Description	Table size in MB
Metric type	Gauge
Labels	`db`, `table`
Usage	When a specific table in your MSR deployment grows unchecked, it may indicate a potential issue with the corresponding functionality. For instance, if the size of the `tags` table is increasing beyond expectations, it could be a sign that your pruning policies, which are responsible for managing tag retention, are not functioning properly.
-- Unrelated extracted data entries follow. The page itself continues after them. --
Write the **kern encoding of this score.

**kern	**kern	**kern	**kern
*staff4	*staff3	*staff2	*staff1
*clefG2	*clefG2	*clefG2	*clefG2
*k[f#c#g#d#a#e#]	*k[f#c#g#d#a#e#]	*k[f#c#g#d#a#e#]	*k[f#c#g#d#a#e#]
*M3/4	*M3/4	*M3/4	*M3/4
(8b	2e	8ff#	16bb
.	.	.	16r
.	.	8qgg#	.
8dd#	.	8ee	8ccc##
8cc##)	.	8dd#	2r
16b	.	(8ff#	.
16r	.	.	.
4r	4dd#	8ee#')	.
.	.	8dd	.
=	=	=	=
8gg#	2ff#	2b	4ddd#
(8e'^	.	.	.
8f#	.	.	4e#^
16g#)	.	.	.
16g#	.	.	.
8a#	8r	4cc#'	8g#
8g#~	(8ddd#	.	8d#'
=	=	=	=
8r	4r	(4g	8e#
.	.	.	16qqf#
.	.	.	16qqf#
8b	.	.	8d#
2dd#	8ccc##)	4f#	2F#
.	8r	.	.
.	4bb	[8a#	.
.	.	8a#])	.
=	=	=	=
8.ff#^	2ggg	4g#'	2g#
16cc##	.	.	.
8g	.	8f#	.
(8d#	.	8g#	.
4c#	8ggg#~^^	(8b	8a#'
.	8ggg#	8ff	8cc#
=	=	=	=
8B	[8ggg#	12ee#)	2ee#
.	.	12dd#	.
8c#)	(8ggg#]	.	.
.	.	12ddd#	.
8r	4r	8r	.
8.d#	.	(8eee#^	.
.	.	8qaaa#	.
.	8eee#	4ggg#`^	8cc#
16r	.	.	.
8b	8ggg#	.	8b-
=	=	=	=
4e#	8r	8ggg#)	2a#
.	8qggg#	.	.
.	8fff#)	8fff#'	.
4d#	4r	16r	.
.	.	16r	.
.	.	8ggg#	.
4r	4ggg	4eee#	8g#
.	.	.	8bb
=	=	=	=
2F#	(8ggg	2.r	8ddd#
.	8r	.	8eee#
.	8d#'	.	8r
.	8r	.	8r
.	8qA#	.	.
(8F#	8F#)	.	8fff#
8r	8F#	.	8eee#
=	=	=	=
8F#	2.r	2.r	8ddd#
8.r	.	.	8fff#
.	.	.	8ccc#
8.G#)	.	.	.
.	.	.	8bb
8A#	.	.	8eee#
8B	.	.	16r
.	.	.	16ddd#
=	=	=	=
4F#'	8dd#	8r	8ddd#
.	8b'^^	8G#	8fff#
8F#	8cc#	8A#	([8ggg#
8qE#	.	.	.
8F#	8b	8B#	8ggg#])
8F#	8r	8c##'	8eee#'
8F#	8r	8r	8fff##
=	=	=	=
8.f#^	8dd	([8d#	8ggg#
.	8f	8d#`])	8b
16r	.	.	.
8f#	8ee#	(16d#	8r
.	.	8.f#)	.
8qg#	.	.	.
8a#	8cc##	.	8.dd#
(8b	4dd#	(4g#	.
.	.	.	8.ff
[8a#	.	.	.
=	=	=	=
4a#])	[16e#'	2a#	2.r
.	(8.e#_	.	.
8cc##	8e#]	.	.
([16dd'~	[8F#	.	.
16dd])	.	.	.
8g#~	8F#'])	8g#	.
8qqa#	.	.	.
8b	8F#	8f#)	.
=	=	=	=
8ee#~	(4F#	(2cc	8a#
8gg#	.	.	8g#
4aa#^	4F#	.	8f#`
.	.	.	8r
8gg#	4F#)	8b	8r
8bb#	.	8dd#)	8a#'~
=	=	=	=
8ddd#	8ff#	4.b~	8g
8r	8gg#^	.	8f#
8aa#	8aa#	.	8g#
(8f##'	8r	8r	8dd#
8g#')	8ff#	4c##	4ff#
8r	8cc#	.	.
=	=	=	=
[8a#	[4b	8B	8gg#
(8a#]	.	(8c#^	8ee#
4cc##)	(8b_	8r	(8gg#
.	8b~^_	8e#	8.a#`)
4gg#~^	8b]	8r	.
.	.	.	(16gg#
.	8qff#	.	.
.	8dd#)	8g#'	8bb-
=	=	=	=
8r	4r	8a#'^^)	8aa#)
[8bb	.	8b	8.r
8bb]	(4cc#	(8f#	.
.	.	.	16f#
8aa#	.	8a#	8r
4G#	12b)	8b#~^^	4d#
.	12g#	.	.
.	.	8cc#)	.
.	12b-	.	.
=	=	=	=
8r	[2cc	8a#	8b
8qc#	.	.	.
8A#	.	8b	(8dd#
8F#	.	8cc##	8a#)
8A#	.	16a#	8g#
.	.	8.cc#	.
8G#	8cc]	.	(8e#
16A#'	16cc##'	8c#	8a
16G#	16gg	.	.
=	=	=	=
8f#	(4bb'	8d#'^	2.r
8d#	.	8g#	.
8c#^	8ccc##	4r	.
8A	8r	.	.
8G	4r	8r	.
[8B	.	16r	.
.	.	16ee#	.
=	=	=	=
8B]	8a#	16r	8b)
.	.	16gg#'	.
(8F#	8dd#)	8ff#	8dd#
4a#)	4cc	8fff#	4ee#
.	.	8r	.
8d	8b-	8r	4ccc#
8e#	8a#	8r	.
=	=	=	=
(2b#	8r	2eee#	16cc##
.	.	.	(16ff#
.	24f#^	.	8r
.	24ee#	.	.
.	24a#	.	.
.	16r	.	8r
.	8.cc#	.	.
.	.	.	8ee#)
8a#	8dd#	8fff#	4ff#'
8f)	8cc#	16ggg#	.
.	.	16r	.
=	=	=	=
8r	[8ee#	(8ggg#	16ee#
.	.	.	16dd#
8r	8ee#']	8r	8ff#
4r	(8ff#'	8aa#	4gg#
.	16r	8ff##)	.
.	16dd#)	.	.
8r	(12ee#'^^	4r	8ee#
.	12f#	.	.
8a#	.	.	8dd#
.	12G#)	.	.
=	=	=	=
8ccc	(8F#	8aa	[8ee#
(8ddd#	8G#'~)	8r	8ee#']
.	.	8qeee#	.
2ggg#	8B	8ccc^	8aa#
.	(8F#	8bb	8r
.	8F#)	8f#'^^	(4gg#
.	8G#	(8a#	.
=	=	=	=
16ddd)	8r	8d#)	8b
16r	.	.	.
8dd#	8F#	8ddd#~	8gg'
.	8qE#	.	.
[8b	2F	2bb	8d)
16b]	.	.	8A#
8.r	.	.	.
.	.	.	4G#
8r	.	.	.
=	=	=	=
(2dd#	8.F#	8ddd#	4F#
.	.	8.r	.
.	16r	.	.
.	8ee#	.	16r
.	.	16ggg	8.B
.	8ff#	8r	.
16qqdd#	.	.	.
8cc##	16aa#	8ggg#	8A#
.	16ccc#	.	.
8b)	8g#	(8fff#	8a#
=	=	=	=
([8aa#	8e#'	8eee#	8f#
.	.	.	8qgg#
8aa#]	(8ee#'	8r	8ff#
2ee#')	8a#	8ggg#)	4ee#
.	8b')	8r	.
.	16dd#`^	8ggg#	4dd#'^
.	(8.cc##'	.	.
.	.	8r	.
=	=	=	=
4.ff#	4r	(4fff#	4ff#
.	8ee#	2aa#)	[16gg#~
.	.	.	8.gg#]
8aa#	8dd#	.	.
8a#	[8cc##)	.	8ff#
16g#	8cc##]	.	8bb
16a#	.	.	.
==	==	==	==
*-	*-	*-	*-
Similarly, if the `blobs` table is growing more than anticipated, it could suggest a problem with the garbage collection process, which is responsible for removing unused data blobs.

Prometheus scrape metrics¶

Prometheus scrape metrics capture the duration of each metrics scrape and the number of errors returned during the process.

scrape_latency¶

Description	Duration of metrics collection
Metric type	Gauge
Labels	None
Usage	Elevated metrics scrape latency can serve as an indicator that additional resources should be allocated to your Prometheus server.

scrape_errors¶

Description	Current number of errors that occurred during metrics collection
Metric type	Gauge
Labels	None
Usage	Since MSR metrics depend heavily on the use of RethinkDB, any scrape errors encountered are likely to be caused by issues related to RethinkDB itself. To diagnose and troubleshoot the problem, refer to the logs of your RethinkDB deployment.